◆ INSTRUCTIONS TO FOLLOW ◆
Look through the records below and copy each line that includes the word "Orge".

◆ Dataset entries ◆
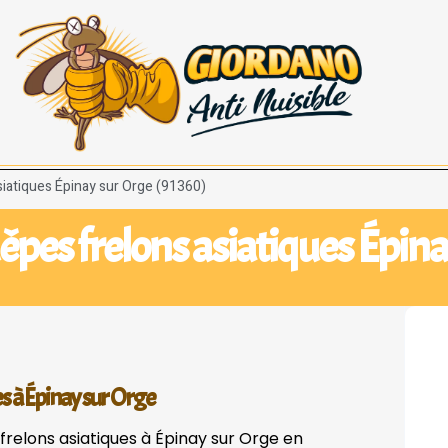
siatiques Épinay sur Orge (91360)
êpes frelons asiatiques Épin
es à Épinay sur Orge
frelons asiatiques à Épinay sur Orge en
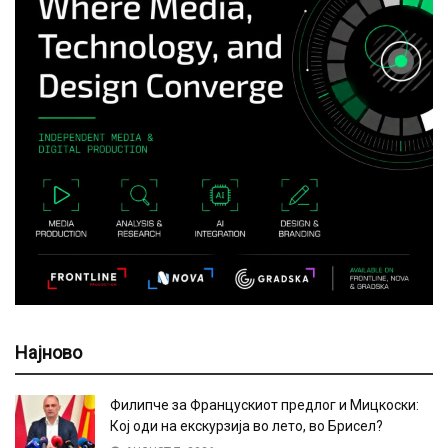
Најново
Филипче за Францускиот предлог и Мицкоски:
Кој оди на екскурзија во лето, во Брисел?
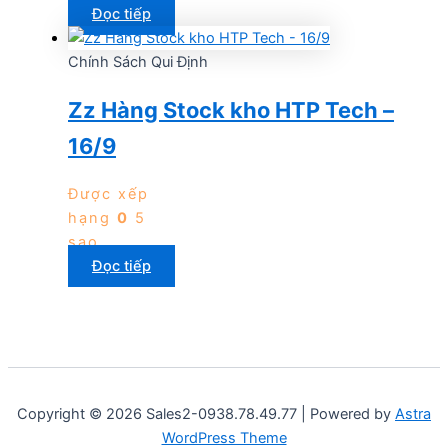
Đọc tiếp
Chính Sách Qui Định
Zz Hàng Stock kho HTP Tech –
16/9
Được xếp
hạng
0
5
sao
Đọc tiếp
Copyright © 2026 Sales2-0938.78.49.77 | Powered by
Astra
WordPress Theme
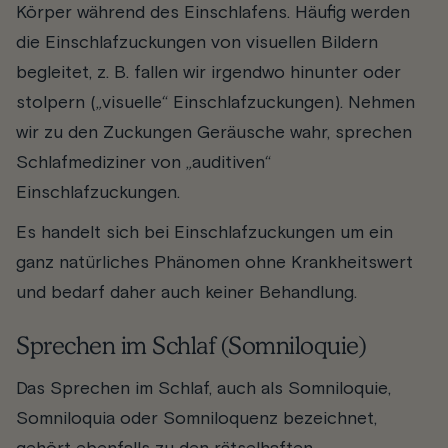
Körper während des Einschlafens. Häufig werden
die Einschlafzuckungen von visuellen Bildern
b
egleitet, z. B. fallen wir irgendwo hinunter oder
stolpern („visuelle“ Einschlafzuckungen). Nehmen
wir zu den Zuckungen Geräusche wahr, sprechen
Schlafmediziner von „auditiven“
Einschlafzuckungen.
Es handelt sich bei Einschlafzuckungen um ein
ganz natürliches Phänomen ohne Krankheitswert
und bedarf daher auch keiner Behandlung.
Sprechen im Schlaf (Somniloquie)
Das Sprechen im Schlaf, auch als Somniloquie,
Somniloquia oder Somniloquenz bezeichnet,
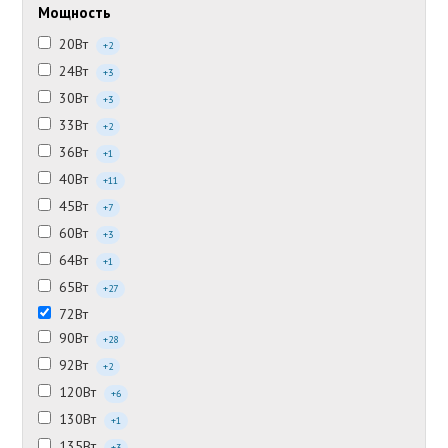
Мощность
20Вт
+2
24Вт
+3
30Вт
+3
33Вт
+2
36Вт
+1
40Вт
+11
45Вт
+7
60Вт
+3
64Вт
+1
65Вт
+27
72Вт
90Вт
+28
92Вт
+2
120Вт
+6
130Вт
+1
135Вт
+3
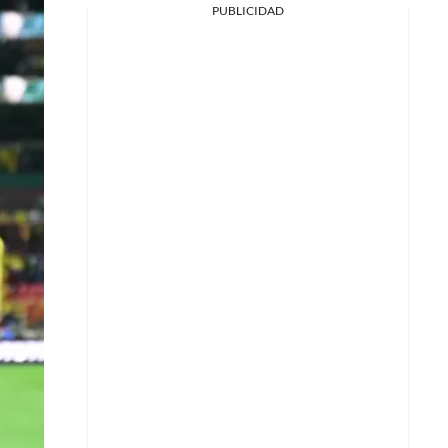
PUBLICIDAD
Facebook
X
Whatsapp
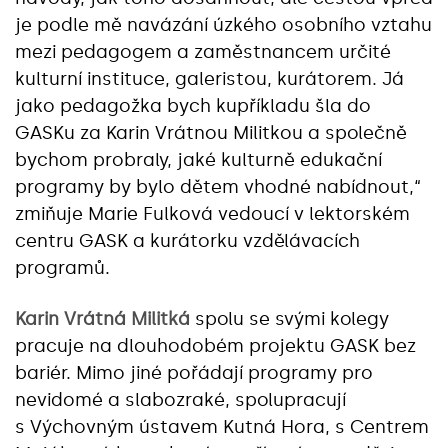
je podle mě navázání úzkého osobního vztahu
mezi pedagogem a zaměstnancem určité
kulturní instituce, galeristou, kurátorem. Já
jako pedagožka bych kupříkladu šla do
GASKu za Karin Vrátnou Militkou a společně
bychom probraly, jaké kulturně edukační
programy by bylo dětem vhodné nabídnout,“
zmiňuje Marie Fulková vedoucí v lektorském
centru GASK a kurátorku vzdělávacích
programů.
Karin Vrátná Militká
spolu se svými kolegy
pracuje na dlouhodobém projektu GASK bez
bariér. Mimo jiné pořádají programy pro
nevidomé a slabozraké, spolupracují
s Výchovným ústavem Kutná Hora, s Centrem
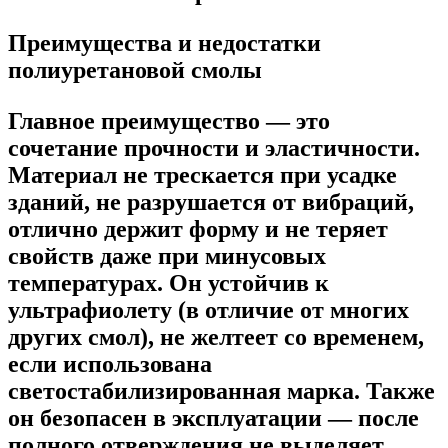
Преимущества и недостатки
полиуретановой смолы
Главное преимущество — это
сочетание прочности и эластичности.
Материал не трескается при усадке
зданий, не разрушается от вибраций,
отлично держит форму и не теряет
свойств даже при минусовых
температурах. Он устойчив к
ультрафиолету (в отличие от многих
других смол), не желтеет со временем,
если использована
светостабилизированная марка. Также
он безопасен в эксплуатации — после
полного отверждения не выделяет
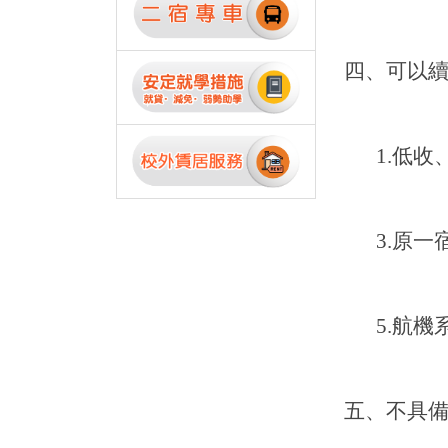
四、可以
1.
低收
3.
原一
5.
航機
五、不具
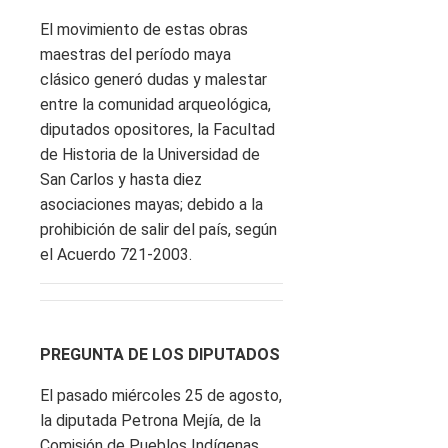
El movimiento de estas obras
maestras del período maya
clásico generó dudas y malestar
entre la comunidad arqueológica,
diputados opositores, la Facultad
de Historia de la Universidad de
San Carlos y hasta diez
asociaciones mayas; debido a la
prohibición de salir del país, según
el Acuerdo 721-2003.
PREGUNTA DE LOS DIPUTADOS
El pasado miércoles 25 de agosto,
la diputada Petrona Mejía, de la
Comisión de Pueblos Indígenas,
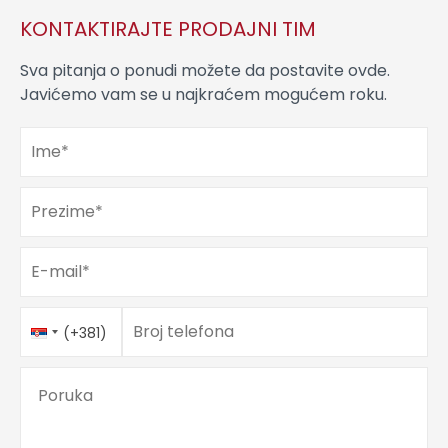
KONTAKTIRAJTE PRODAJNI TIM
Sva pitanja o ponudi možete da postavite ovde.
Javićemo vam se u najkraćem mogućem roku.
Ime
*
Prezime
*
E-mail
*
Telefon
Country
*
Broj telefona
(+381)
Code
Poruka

◆ FINAL ANSWER ◆
siatiques Épinay sur Orge (91360)
es à Épinay sur Orge
frelons asiatiques à Épinay sur Orge en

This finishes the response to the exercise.